(Tareas por realizar)
• 1. Según el fragmento de las cartas, ¿a quién iba dirigida con toda probabilidad la última carta conservada?
• 2. Reescribe el fragmento de las cartas en todo lo que va desde "La última carta" hasta "como su testamento.", sustituyendo "misionera" por "religiosa".
• 3. Prosigue el fragmento de las cartas desde el punto en que termina.

-------- Extracto del documento --------

En la carta que escribió a su hermana el 28 de enero de 1945 le agradece los paquetes de Navidad recibidos. Hacia el final de la carta escribe:
“Me encuentro todavía bien, gracias a Dios. También aquí el invierno está siendo bastante severo, con nieve y, algunas veces, con frío intenso, alternando con tiempo más suave. Pero, como te decía, tengo suficiente ropa de invierno, por lo que no me voy a congelar. Por lo demás, continuemos aceptando de las manos de Dios todo lo que Él nos mande en el futuro y ofrezcámosle todo, suplicándole que envíe pronto a la humanidad, tan afligida, la paz que tan ardientemente desea.”
La última carta que escribió, tal y como se conserva, no lleva fecha ni destinatario. Con toda probabilidad iba dirigida a su hermana Adelhilde Regina, misionera de Mariannhill. Es de suponer que, cuando escribió estas líneas, ya estaba contagiado de tifus, pero nada dice de ello en su carta. Esta carta puede ser considerada como su testamento.
“También yo me sentí muy feliz al tener, después de tanto tiempo, una señal de vida de tu parte. Quizá todo se deba a que los medios de transporte andan en estos días muy alterados. Sin embargo, esta situación no tiene por qué hacernos perder la calma, ya que nos sentimos bien protegidos en las manos de Dios, como dice San Pablo: ‘En la vida y en la muerte somos del Señor’. ¿Qué serían de todas nuestras actividades, planes y habilidades, si la gracia de Dios no nos condujera y guiara? La gracia del Todopoderoso nos ayuda a vencer las dificultades. En efecto, como dice Santa Felicidad, ‘el Salvador mismo es quien sufre en nosotros y lucha del lado de nuestra buena voluntad por el triunfo de su gracia’. Así, de esta manera, podemos aumentar su gloria, si no ponemos ningún impedimento en el camino de su gracia y nos rendimos totalmente a su voluntad.

-------- Filas del conjunto --------

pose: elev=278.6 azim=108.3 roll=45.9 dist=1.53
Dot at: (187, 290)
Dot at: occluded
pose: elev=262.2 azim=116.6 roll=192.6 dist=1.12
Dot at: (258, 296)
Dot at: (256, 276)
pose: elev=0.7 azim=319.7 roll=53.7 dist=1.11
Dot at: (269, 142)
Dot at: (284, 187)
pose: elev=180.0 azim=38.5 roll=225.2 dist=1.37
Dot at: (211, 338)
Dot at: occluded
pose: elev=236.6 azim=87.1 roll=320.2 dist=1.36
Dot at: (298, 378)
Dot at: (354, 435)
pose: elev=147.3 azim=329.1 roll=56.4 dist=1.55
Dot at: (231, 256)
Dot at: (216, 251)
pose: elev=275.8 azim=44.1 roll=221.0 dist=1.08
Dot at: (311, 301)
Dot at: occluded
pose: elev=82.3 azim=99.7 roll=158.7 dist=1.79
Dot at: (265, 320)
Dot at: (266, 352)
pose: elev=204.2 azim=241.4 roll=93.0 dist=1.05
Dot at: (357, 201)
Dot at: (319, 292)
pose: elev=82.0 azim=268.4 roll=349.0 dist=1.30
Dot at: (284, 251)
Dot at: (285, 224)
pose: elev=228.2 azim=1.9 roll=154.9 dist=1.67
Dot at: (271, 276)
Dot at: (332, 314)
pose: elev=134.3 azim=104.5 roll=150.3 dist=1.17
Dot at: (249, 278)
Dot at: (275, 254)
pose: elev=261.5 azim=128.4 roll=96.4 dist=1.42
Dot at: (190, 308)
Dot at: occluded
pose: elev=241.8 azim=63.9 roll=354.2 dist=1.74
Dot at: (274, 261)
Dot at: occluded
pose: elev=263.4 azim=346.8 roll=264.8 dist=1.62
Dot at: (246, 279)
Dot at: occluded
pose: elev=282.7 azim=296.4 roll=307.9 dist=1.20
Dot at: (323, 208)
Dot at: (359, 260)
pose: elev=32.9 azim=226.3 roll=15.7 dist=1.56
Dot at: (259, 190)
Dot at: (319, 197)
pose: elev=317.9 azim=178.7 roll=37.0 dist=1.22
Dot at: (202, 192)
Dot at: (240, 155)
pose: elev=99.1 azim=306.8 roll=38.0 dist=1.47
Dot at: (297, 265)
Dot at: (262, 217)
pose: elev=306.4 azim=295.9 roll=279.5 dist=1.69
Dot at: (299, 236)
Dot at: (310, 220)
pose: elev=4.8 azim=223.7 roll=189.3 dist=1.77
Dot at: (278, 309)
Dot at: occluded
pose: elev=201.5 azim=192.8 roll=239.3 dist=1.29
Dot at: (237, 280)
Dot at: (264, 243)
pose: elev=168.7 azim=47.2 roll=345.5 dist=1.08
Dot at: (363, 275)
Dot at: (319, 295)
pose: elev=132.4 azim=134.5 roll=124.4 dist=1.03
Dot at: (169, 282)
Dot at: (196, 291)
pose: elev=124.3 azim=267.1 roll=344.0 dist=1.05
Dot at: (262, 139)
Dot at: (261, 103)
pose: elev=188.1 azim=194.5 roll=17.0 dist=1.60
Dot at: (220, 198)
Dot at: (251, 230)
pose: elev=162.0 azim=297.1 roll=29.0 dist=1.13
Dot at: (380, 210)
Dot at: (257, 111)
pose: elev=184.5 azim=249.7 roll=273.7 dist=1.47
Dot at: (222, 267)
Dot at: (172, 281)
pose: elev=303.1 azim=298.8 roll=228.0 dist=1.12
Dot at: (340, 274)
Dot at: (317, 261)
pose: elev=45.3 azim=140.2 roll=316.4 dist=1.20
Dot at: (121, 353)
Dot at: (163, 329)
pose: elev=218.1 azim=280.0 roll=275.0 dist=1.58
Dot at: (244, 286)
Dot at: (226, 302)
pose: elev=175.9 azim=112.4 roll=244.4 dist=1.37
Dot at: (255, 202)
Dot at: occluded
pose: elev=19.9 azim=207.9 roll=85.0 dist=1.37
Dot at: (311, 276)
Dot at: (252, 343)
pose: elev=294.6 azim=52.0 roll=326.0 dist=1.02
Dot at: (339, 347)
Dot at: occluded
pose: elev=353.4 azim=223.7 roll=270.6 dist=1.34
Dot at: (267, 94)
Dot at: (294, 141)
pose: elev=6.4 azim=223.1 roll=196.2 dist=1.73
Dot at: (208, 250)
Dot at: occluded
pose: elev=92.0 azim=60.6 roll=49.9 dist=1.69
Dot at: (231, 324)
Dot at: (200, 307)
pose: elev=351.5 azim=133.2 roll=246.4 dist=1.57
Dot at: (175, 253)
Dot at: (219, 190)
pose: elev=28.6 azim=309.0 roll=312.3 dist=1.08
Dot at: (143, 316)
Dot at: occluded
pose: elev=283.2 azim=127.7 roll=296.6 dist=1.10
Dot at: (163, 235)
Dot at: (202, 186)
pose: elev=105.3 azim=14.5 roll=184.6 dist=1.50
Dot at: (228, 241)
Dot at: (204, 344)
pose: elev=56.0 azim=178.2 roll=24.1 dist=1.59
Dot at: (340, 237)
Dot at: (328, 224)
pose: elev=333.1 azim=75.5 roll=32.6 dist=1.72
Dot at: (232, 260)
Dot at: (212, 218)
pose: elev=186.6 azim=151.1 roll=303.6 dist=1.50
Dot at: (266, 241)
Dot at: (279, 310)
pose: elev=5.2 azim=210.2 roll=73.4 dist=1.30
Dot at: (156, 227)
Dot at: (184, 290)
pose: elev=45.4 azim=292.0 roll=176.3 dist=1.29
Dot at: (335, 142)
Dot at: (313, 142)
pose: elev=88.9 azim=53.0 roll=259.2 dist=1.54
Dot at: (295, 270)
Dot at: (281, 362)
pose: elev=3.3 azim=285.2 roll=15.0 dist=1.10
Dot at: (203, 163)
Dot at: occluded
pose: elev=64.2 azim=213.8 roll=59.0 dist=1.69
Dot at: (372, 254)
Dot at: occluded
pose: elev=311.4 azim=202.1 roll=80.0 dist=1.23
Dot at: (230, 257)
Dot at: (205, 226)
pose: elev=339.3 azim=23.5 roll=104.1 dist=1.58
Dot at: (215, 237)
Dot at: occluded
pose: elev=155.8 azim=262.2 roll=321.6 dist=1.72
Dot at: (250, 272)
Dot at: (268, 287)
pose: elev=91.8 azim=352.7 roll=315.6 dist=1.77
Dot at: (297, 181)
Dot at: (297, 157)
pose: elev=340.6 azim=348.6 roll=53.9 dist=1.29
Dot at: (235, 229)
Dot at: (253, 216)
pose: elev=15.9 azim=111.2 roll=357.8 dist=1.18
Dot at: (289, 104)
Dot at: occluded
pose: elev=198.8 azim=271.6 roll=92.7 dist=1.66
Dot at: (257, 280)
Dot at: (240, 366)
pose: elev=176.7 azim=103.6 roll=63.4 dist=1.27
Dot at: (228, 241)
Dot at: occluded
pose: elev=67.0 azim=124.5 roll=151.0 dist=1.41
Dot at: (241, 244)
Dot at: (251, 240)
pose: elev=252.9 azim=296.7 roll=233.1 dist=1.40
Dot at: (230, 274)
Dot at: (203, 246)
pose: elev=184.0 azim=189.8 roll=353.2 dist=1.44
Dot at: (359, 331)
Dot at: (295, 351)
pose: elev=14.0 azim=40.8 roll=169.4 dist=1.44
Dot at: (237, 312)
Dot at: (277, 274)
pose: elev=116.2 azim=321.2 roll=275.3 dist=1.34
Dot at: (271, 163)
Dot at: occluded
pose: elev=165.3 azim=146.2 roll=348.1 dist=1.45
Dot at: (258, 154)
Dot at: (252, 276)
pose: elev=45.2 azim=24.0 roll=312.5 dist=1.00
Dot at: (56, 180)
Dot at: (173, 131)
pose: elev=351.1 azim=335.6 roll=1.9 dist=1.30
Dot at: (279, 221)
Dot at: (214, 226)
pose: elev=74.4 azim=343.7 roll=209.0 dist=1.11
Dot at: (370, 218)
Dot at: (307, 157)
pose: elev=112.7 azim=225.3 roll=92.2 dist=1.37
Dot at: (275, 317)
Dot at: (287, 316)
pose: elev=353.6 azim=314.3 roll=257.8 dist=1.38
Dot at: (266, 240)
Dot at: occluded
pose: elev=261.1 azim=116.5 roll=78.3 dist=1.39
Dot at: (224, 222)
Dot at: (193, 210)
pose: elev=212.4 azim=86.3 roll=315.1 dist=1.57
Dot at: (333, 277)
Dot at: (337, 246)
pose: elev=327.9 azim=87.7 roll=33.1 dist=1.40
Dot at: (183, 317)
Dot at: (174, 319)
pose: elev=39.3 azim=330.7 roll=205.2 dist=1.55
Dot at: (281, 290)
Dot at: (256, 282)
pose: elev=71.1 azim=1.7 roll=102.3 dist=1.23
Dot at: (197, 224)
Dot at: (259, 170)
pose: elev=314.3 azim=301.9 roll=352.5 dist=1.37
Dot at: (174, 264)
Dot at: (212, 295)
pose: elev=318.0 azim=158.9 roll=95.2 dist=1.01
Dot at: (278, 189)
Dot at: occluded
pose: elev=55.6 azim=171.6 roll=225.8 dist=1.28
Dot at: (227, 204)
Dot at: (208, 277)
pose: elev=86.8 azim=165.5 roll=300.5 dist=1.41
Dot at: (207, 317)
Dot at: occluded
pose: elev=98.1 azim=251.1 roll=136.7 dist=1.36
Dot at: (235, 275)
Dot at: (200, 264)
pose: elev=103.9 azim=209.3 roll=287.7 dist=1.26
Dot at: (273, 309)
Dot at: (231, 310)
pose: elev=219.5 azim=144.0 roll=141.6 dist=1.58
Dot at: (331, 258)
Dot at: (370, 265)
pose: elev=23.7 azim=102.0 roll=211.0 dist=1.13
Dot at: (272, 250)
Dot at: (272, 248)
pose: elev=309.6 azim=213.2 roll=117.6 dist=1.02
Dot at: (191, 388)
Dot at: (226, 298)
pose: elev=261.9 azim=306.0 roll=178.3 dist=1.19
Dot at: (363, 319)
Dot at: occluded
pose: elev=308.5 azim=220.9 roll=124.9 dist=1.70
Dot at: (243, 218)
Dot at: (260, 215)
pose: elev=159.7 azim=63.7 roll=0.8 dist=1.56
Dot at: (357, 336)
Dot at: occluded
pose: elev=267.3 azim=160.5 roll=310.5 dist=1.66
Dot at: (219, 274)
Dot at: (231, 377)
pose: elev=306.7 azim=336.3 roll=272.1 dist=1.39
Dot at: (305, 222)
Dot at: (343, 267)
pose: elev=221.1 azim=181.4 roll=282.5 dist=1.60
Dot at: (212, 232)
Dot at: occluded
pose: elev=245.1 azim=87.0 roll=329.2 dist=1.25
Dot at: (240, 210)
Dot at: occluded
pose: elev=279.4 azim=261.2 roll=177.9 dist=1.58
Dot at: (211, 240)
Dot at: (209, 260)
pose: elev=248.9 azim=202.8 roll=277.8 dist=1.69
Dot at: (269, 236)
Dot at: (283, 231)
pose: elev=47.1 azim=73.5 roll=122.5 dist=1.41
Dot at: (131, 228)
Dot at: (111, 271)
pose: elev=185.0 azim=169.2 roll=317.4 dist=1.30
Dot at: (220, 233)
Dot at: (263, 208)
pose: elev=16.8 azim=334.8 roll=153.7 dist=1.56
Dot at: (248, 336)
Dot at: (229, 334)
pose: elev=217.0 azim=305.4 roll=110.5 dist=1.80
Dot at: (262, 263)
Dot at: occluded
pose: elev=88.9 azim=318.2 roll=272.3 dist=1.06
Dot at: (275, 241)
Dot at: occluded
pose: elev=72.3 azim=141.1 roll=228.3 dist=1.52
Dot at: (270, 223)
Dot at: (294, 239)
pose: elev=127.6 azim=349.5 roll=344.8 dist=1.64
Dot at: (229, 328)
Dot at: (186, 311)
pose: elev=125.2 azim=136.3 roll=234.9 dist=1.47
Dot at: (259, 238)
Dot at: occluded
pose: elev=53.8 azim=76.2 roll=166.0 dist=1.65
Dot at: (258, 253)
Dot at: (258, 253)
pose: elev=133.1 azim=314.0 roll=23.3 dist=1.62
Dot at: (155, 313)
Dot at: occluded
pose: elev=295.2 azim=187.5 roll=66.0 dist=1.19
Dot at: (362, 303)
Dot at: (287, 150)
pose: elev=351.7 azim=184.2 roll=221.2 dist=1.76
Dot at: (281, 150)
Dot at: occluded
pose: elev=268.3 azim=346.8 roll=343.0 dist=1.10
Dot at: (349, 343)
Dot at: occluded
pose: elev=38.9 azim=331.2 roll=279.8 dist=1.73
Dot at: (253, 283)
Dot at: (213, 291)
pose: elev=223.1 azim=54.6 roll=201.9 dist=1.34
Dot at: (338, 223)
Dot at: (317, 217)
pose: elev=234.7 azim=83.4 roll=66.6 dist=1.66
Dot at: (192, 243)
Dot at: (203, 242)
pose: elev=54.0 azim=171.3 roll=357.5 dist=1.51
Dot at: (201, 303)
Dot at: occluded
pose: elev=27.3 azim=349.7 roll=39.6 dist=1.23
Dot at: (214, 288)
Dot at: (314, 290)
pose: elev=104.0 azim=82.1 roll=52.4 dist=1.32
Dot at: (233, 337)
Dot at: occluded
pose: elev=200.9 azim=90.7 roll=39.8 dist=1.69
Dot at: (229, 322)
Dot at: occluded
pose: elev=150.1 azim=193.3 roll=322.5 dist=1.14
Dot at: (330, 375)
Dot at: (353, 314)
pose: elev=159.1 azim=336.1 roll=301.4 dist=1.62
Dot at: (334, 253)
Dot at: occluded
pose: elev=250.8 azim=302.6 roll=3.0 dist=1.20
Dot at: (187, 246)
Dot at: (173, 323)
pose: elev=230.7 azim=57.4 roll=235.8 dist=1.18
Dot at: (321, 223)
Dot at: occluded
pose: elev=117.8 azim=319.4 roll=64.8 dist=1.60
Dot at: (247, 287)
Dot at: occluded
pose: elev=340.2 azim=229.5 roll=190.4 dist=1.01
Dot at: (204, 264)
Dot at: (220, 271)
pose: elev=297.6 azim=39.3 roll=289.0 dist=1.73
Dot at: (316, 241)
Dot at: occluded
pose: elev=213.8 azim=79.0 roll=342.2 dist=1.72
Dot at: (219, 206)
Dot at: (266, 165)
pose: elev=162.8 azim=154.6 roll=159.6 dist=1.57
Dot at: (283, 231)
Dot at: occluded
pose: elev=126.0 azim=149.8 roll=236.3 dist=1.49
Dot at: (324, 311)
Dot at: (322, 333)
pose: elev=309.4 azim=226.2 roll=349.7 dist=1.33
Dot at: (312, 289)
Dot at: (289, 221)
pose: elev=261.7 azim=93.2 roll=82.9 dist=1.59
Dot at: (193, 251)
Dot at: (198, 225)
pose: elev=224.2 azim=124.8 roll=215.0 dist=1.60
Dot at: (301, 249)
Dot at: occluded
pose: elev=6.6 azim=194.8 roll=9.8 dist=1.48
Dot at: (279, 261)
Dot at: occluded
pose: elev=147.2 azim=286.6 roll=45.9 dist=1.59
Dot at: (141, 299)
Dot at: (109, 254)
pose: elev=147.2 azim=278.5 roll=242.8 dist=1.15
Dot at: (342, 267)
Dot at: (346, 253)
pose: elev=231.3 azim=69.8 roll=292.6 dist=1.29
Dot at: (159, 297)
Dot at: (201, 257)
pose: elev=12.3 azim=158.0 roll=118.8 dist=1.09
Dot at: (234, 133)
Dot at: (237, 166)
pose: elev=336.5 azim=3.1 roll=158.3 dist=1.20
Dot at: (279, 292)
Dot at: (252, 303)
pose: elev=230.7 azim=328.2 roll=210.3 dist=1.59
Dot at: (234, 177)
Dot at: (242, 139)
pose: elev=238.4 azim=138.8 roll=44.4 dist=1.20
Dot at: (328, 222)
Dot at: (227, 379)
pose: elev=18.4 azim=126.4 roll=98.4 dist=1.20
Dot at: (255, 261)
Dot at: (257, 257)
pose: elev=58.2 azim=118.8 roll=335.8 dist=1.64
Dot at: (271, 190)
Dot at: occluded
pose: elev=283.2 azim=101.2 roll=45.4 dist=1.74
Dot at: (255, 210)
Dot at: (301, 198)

--------

(Soluciones)
• 1. A su hermana Adelhilde Regina, misionera de Mariannhill.

• 2.
La última carta que escribió, tal y como se conserva, no lleva fecha ni destinatario. Con toda probabilidad iba dirigida a su hermana Adelhilde Regina, religiosa de Mariannhill. Es de suponer que, cuando escribió estas líneas, ya estaba contagiado de tifus, pero nada dice de ello en su carta. Esta carta puede ser considerada como su testamento.

• 3.
El amor multiplica las fuerzas, inventa cosas, da libertad interior y alegría. El corazón del hombre no puede imaginar ‘lo que Dios ha preparado para los que le aman’. También es cierto y no hay duda de ello que, como si de una fuerte helada se tratara, los hombres tienen que soportar ahora la dureza de la realidad, llena de agitación, prisas, deseos impetuosos, exigencias, divisiones y odios. Pero los rayos cálidos del sol, que es el amor de Dios Padre, son más fuertes y, al final, triunfarán. El bien es inmortal y la victoria debe ser de Dios, aunque a veces parezca tarea inútil extender el amor de Dios en el mundo. De cualquier forma, el corazón del hombre desea el amor y, al final, nada se resiste a la fuerza del amor, con tal de que esté basado en Dios y no en las criaturas. Sigamos haciendo lo posible y ofrezcamos sacrificios para que reinen de nuevo al amor y la paz […] Gracias a Dios, nos mantenemos bien y sanos […] Siempre me acuerdo de vosotros en la oración. Vuestro sinceramente, Hubert.”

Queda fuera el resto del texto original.